-- Start of Raw records --
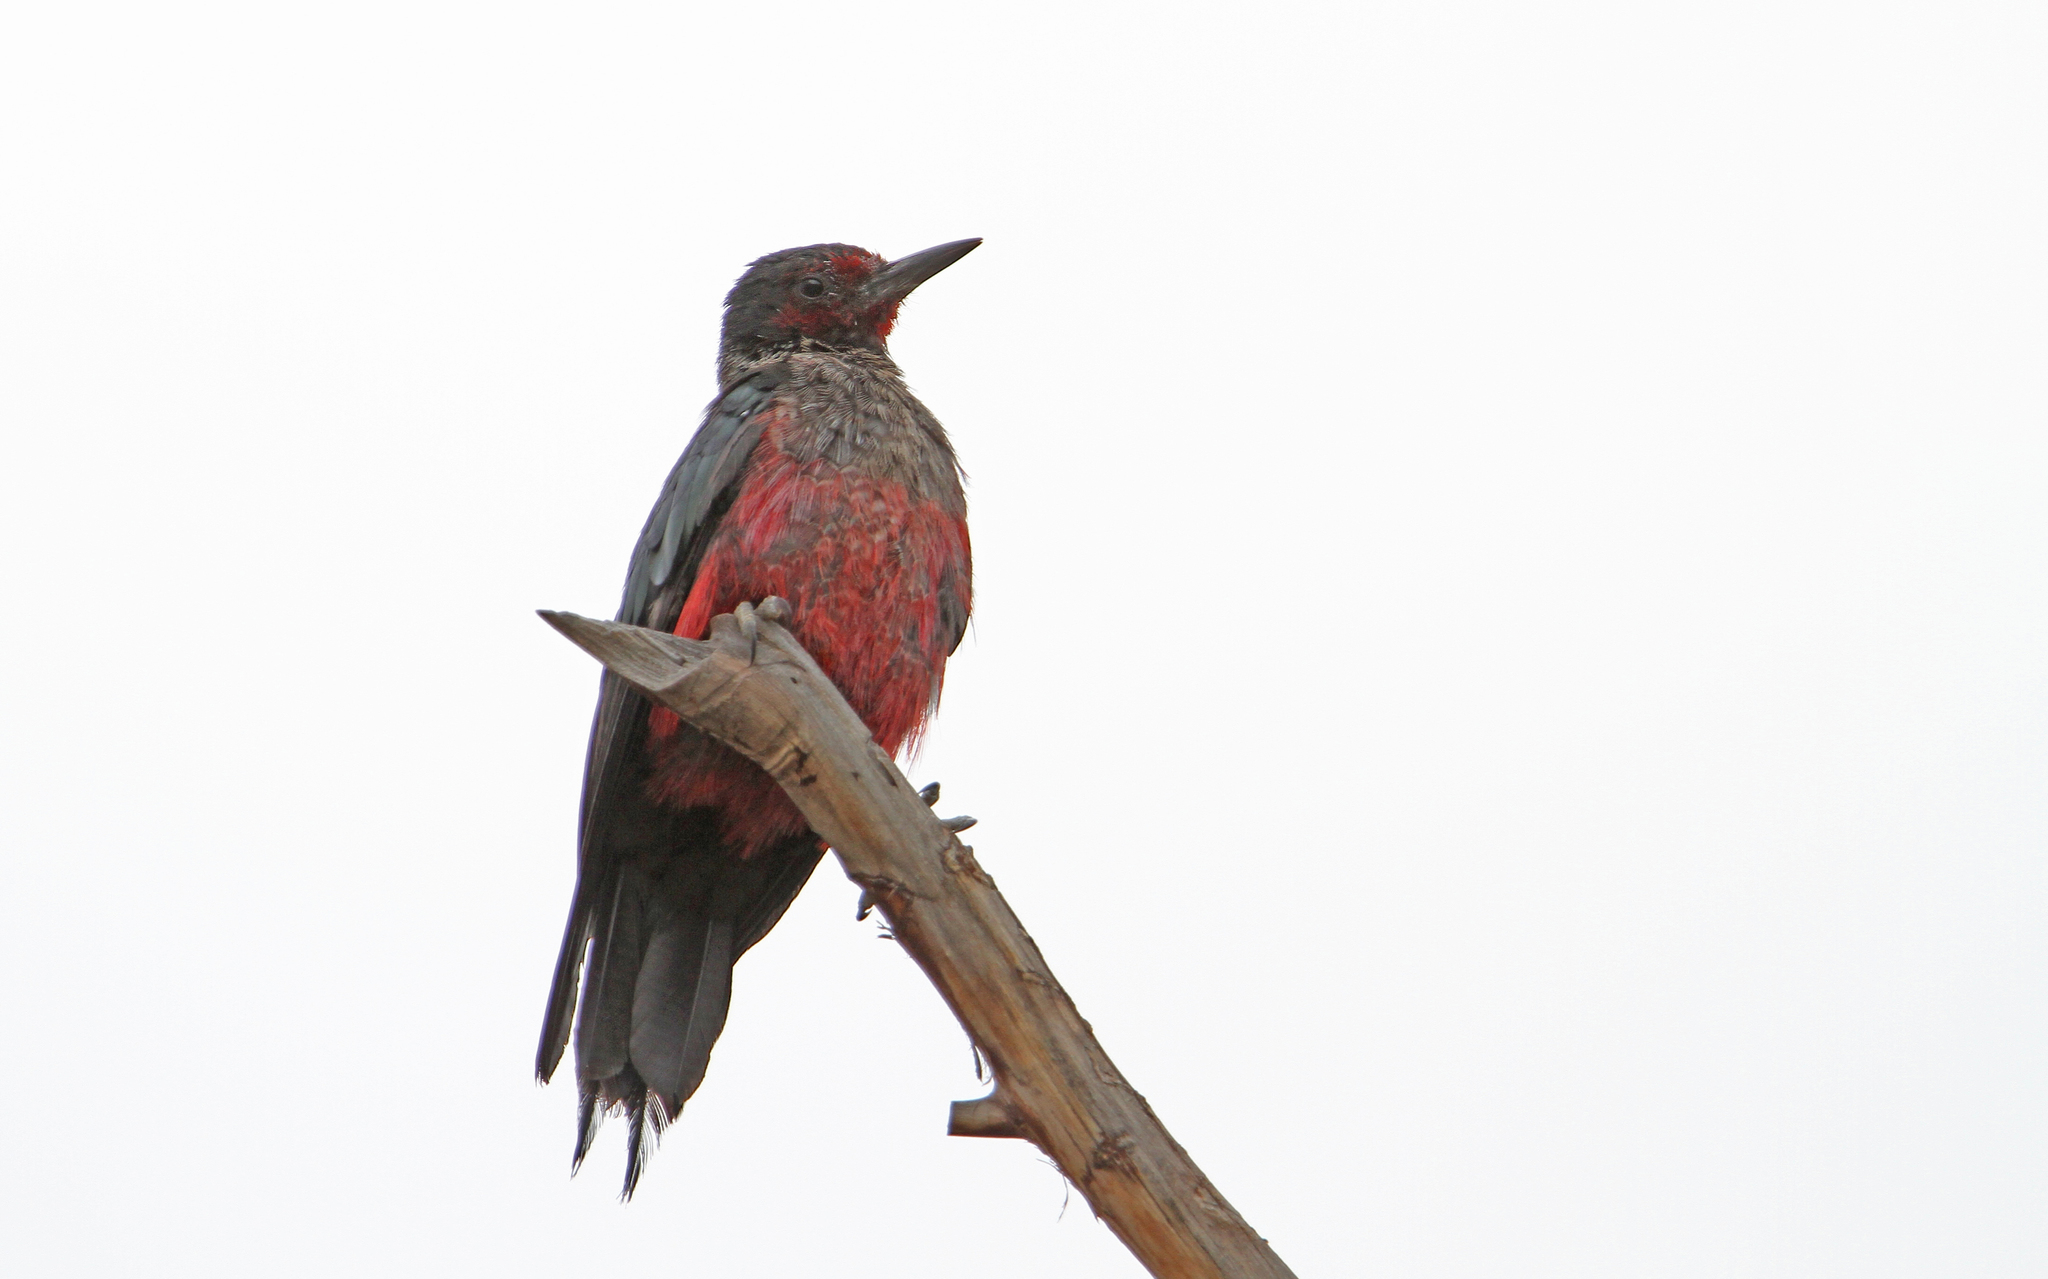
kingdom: Animalia
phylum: Chordata
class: Aves
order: Piciformes
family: Picidae
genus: Melanerpes
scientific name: Melanerpes lewis
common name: Lewis's woodpecker
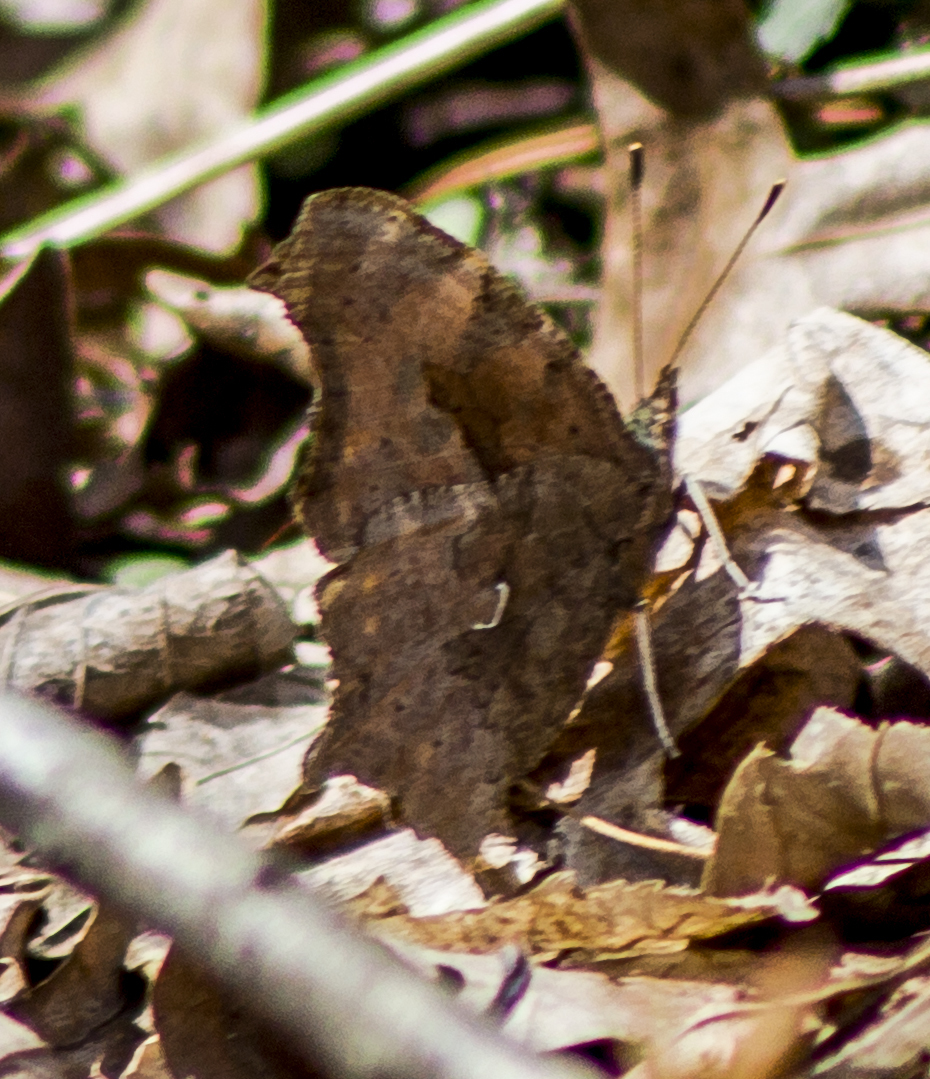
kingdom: Animalia
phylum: Arthropoda
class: Insecta
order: Lepidoptera
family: Nymphalidae
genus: Polygonia
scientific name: Polygonia comma
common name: Eastern comma
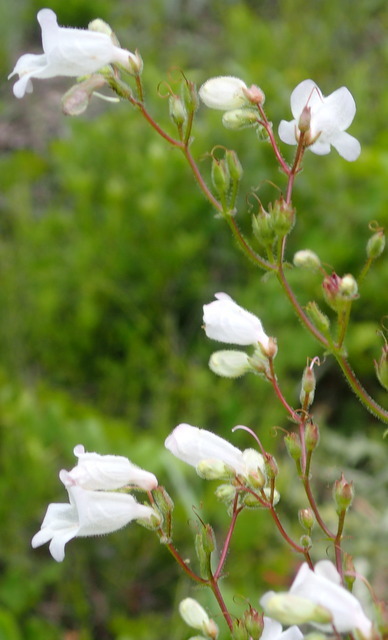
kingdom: Plantae
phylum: Tracheophyta
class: Magnoliopsida
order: Lamiales
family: Plantaginaceae
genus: Penstemon
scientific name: Penstemon multiflorus
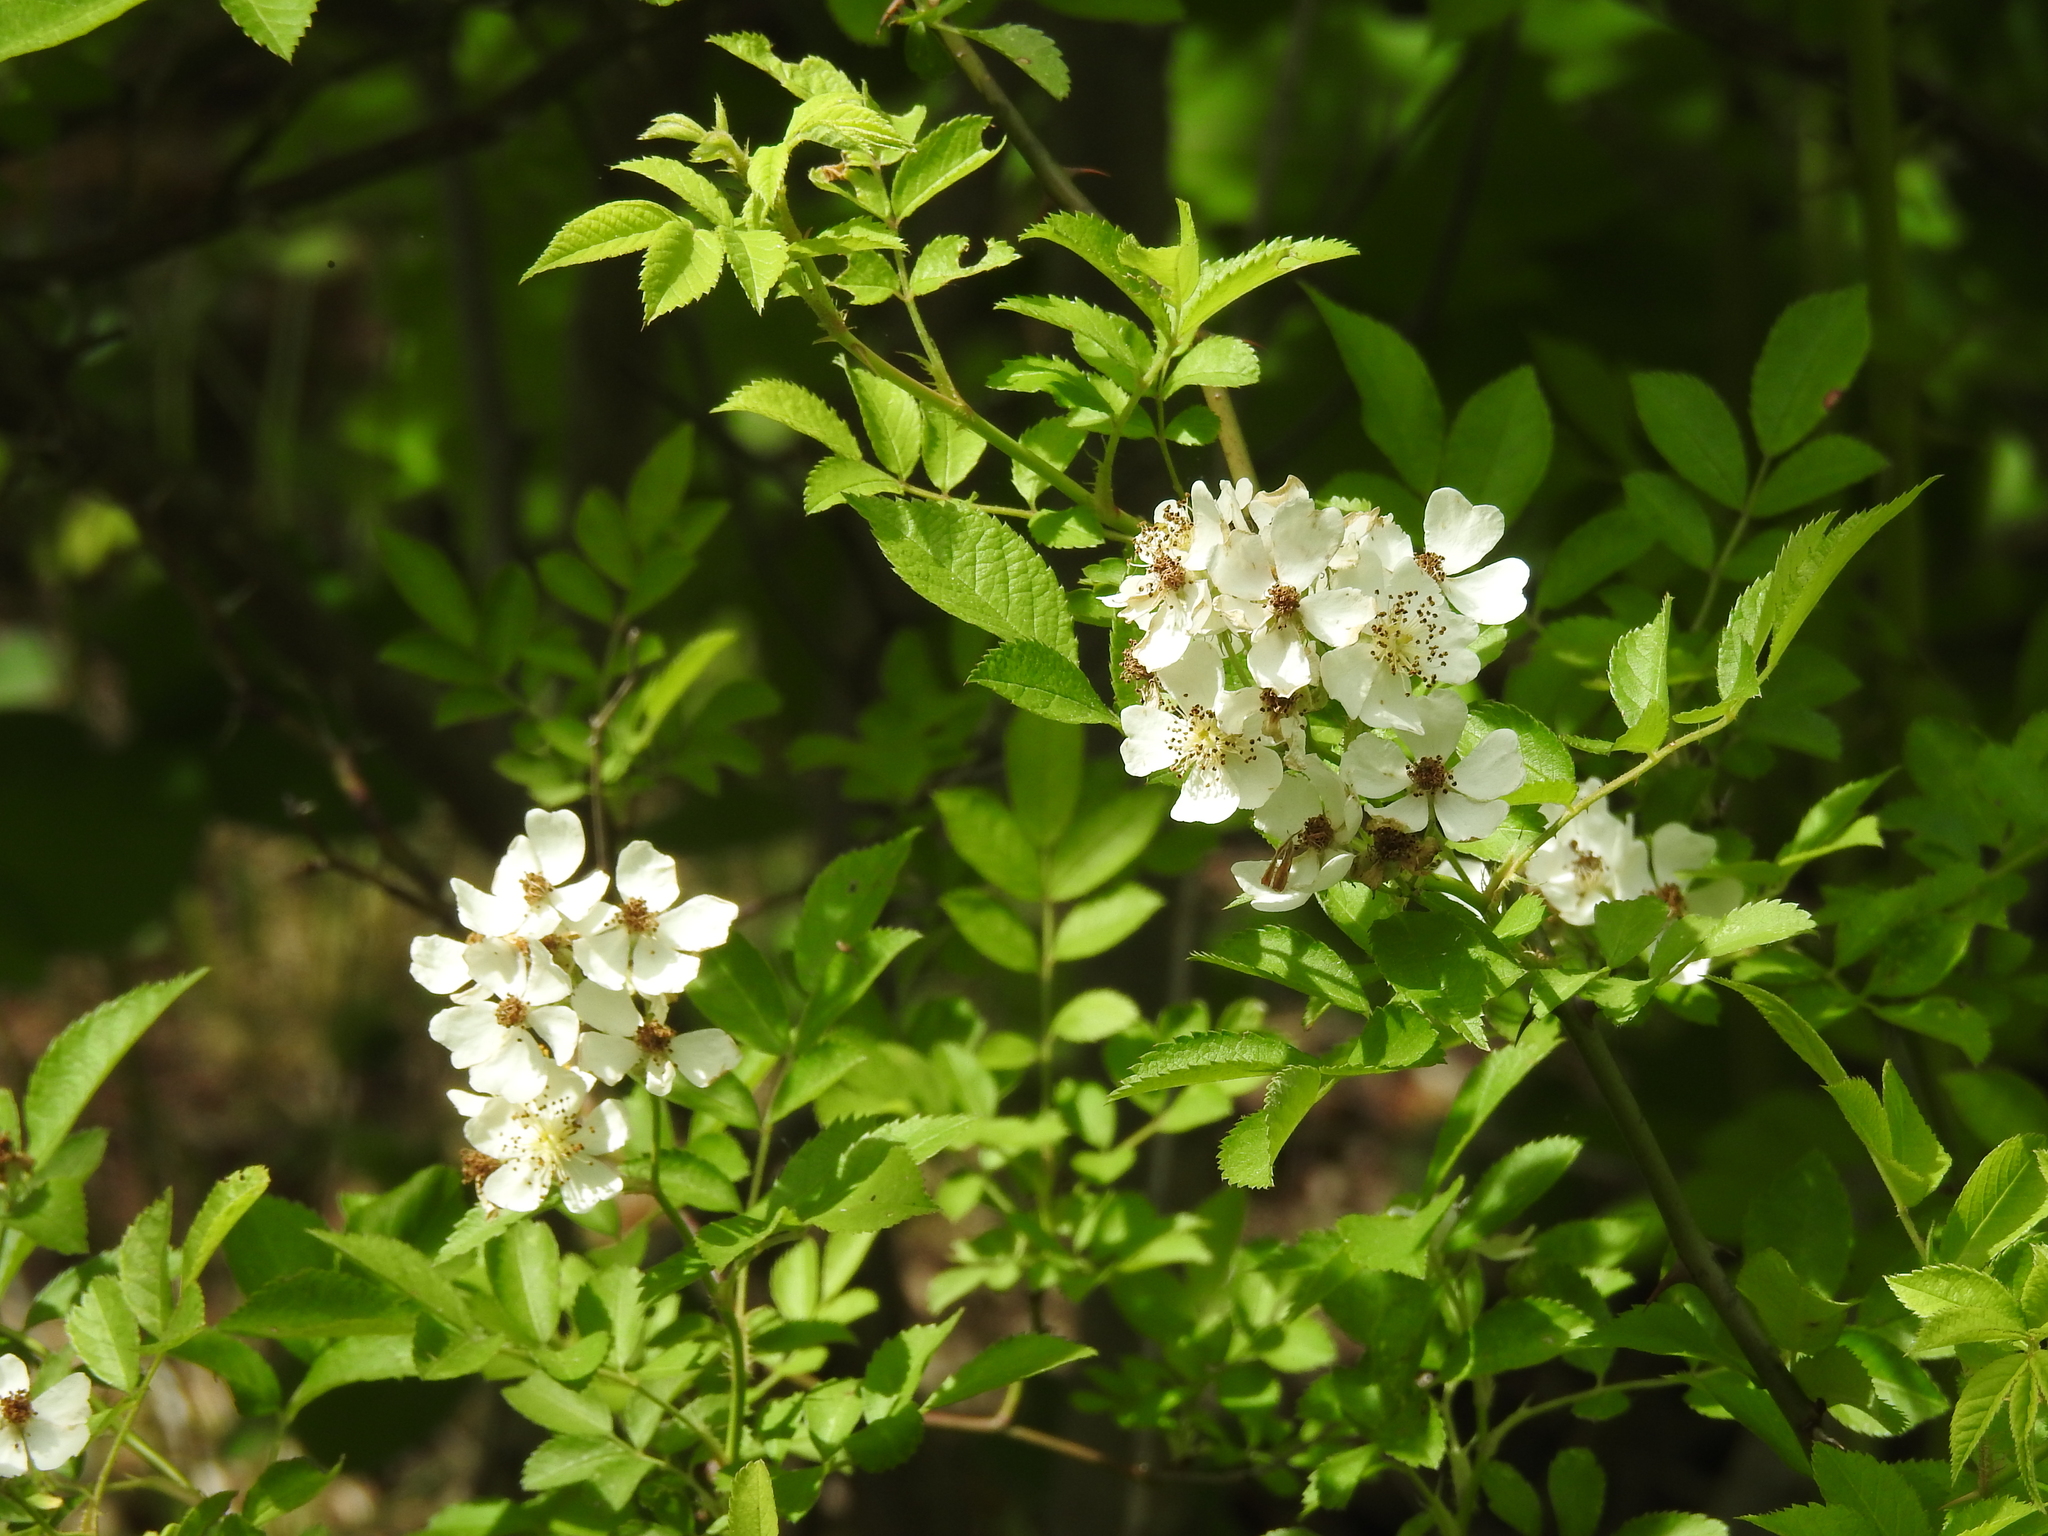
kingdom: Plantae
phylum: Tracheophyta
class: Magnoliopsida
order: Rosales
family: Rosaceae
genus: Rosa
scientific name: Rosa multiflora
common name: Multiflora rose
-- End of Raw records --
### What is being asked
Recast the lines of all the records above as a single numbered list, skipping any blank lines. Leave the pictures out of the list.

### Exercise output
1. kingdom: Animalia
2. phylum: Chordata
3. class: Aves
4. order: Piciformes
5. family: Picidae
6. genus: Melanerpes
7. scientific name: Melanerpes lewis
8. common name: Lewis's woodpecker
9. kingdom: Animalia
10. phylum: Arthropoda
11. class: Insecta
12. order: Lepidoptera
13. family: Nymphalidae
14. genus: Polygonia
15. scientific name: Polygonia comma
16. common name: Eastern comma
17. kingdom: Plantae
18. phylum: Tracheophyta
19. class: Magnoliopsida
20. order: Lamiales
21. family: Plantaginaceae
22. genus: Penstemon
23. scientific name: Penstemon multiflorus
24. kingdom: Plantae
25. phylum: Tracheophyta
26. class: Magnoliopsida
27. order: Rosales
28. family: Rosaceae
29. genus: Rosa
30. scientific name: Rosa multiflora
31. common name: Multiflora rose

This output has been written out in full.